28

32.1K 1.8K 921
                                    

Seni Bana Ayırmış Olmalı- Belki Biraz 

Arkadaşlar bu şarkıyı dinledikten sonra yorum yapabilir misiniz pilis? Benim yorumum da var orada zaten göreceksiniz. Sizleri seviyoruum hadi sg olun

Bütün satırlarda yorum olmazsa aglarim

<>

Bulunduğum küçük odayı incelemeden ayaklandım ve elimi duvara vurdum hızla. Ne yapacaktım? Bütün aile, dışarıda beni izlemek için gelmişlerdi ve kazanmamı bekliyorlardı. Yapabilecek miydim?

Duvara yapışık bulunan koltuğa çöktüm ve kafamı geriye yasladım. Normalde Doruk, katılabildiği bütün maçlarımda, bana verilen odaya girer ve benimle konuşurdu. Dolu gözlerimi elimin tersiyle sildim. Sikik yokluğu yine kendini gösteriyordu bana.

Yaklaşık bir saat sonra maç başlayacaktı. Rakibimi tanıtmak istediklerinde hevesle kabul etmiştim çünkü bütün maçlarını izleyecektim. Musa'nın yardımıyla birlikte, Asel denen kızın maçlarının kayıtlarını izleyip yorumlamış ve eksiklerini yakalamıştım. 

Musa... Ondan hoşlandığımı hissediyordum ama şimdi yoktu! Yanımda olması gereken zamanda yanımda değildi ve yalnız kalmıştım! 

Babam, annem ve kardeşlerim yaklaşık on beş dakika önce yanıma gelmiş ve benimle konuşmuşlardı lakin hemen ardından bir adam onları çıkarmıştı. Doruk hiçbir zaman o adamları dinlemezdi.

Kapım çalınmadan açıldığında hızla kaldırdım kafamı. Gördüğüm yüz ile birlikte heyecanım soluvermişti birden. Bacağımı stresle sallamaya devam ederken, Bora ve Doruk'un konuşmalarını bekliyordum.

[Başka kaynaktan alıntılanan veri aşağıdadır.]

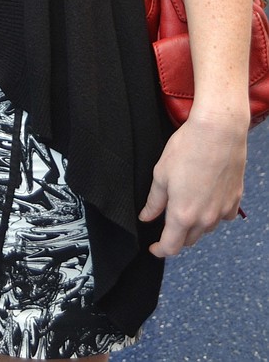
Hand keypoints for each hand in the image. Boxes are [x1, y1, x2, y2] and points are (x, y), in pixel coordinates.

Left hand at [139, 110, 247, 256]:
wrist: (218, 132)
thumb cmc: (188, 148)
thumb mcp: (161, 173)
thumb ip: (154, 201)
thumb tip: (147, 216)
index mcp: (183, 215)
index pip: (171, 247)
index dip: (160, 250)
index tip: (154, 247)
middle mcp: (205, 218)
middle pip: (189, 240)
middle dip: (176, 237)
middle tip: (166, 224)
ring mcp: (222, 211)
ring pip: (205, 229)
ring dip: (194, 225)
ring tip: (185, 205)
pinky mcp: (235, 200)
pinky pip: (222, 216)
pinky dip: (212, 214)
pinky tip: (205, 199)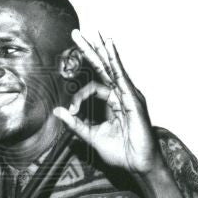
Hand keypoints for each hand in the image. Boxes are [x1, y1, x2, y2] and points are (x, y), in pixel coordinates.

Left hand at [53, 29, 162, 175]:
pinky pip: (121, 76)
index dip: (77, 96)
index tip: (71, 111)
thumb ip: (75, 124)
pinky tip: (109, 46)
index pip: (92, 87)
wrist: (139, 165)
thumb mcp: (92, 136)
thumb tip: (58, 111)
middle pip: (103, 67)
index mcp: (113, 101)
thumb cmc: (121, 152)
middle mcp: (121, 94)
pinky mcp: (133, 100)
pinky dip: (115, 61)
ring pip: (112, 67)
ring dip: (101, 49)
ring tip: (94, 33)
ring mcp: (128, 95)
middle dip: (90, 49)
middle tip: (75, 33)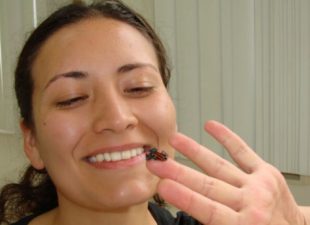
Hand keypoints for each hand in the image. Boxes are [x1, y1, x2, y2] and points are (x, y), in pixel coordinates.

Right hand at [147, 120, 305, 224]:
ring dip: (194, 151)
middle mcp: (251, 203)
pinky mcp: (266, 172)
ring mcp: (258, 185)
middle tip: (157, 163)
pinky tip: (211, 127)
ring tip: (176, 140)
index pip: (207, 209)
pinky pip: (243, 152)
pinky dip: (227, 138)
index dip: (184, 196)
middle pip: (208, 185)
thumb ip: (214, 224)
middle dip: (178, 173)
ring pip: (220, 166)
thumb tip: (188, 213)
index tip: (163, 185)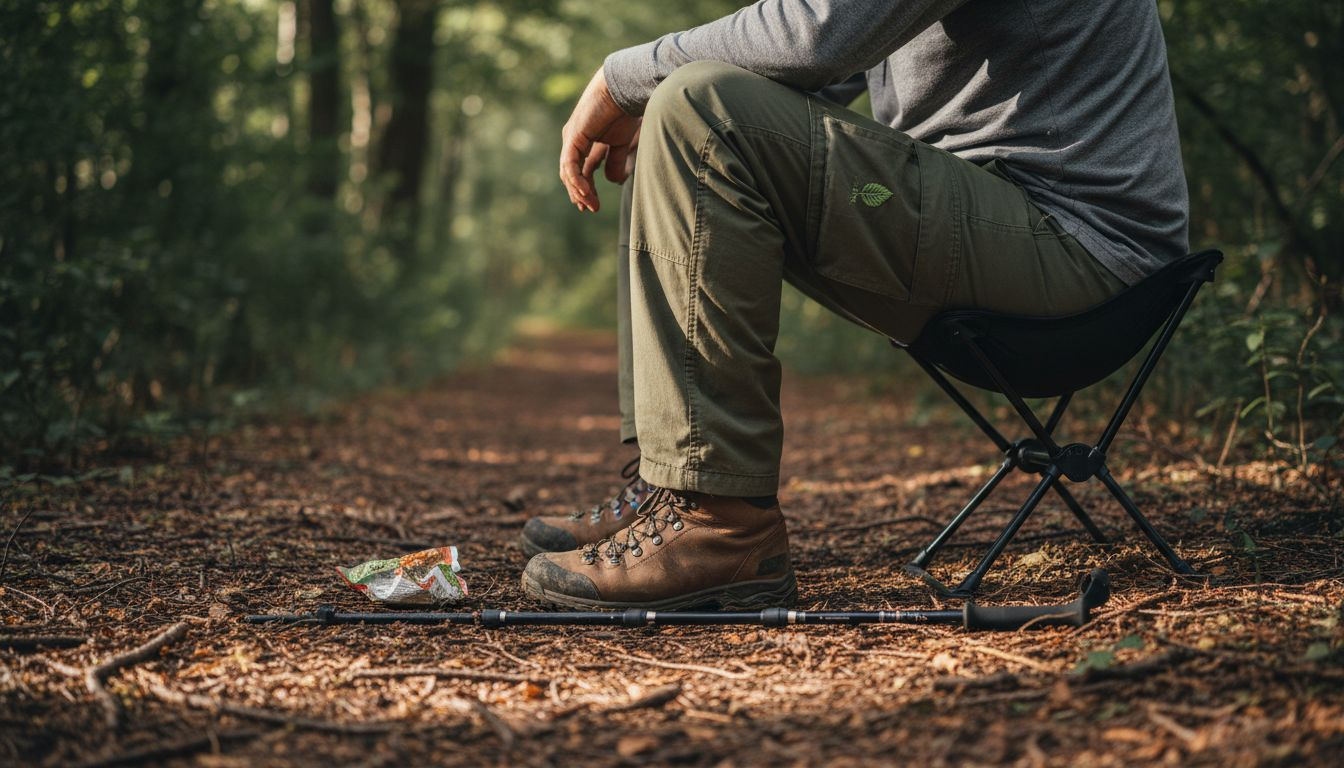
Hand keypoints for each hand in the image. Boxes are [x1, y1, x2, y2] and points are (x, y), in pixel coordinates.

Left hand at [560, 67, 641, 211]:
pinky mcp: (573, 136)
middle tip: (590, 209)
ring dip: (579, 191)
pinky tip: (585, 192)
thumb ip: (616, 161)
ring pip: (568, 172)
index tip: (593, 206)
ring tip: (590, 205)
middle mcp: (573, 140)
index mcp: (584, 141)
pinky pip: (570, 164)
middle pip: (570, 174)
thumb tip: (613, 182)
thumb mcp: (621, 142)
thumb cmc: (624, 110)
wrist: (623, 89)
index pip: (579, 170)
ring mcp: (571, 138)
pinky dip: (577, 179)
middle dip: (580, 194)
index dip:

"Selin," dedi ve şefkatle yanıma yaklaştı Doruk. Bora arkadan izliyordu. Sadece izliyordu ve bugün anlamıştım ki, sevdiği adamı bana tercih etmişti. Canını yakmazsam ben de Selin Dinçsoy değildim.

Ellerimi çıplak bacaklarımın üstünde birleştirdim ve kafam hafif eğikken ona baktım. "Efendim Doruk?" dedim sorarcasına.

Ona Doruk demem hoşuna gitmese de bir şey söylemedi ve koltuğumun yanındaki tabureye oturdu. 

"Bu maç -"

"Çıkın odadan." Kafamı hızla kaldırdım ve Musa'ya doğru ilerleyip sıkıca sarıldım. Ayrıldığım an sinirle konuştum. "Neden bu kadar geç geldin!? Sabahtan beri yolunu gözlüyorum resmen!" dedim tıslarcasına.

Güldü ve arkamdaki Doruk'a kısa bir bakış attıktan sonra saçlarımı okşadı. "Küçük Dinçsoy istediğinde, ne yapıyor olursam olayım geleceğimi söylemiştim kızım. Bana güvenmiyor musun?" diye sordu keyifle. 

Gözlerimi kıstım ancak hemen pes etmiştim. Stresle gülümsedim. "Güveniyorum," dedim ve arkamdaki adam ile Bora'ya kısa bir bakış attıktan sonra ona döndüm yeniden. "Hatta belki de en çok sana güveniyorum." Babamdan sonra tabii ki Musacım hemen kalkmasın götün.

Hoşuna gittiği belli olan bir şekilde gülümsedi ve yanıma geçti. "Odadan çıkın. Selin ile özel olarak konuşmak istediğim şeyler var." dedi.

Doruk hırsla adım atarak Musa'nın karşısına geçti. "Kardeşimi benden almaya çalışıyorsun." dedi dolu gözleriyle. Yine başkalarını suçluyordu, suçun en büyüğünü kendisi işlemişken. 

Musa cevap verecekken elimle durdurdum onu. "Bir kez bile bana seninle konuşmamam gerektiğini söylemedi o Doruk. Nasıl iyi hissediyorsam öyle yapmam gerektiğini söyledi. Hata yapmamı önemsemedi. Hata yapmamam için beni zorlamadı ya da yönetmedi; seçimlerimin sonucunda hatalarımdan ders almam gerektiğini öğretti."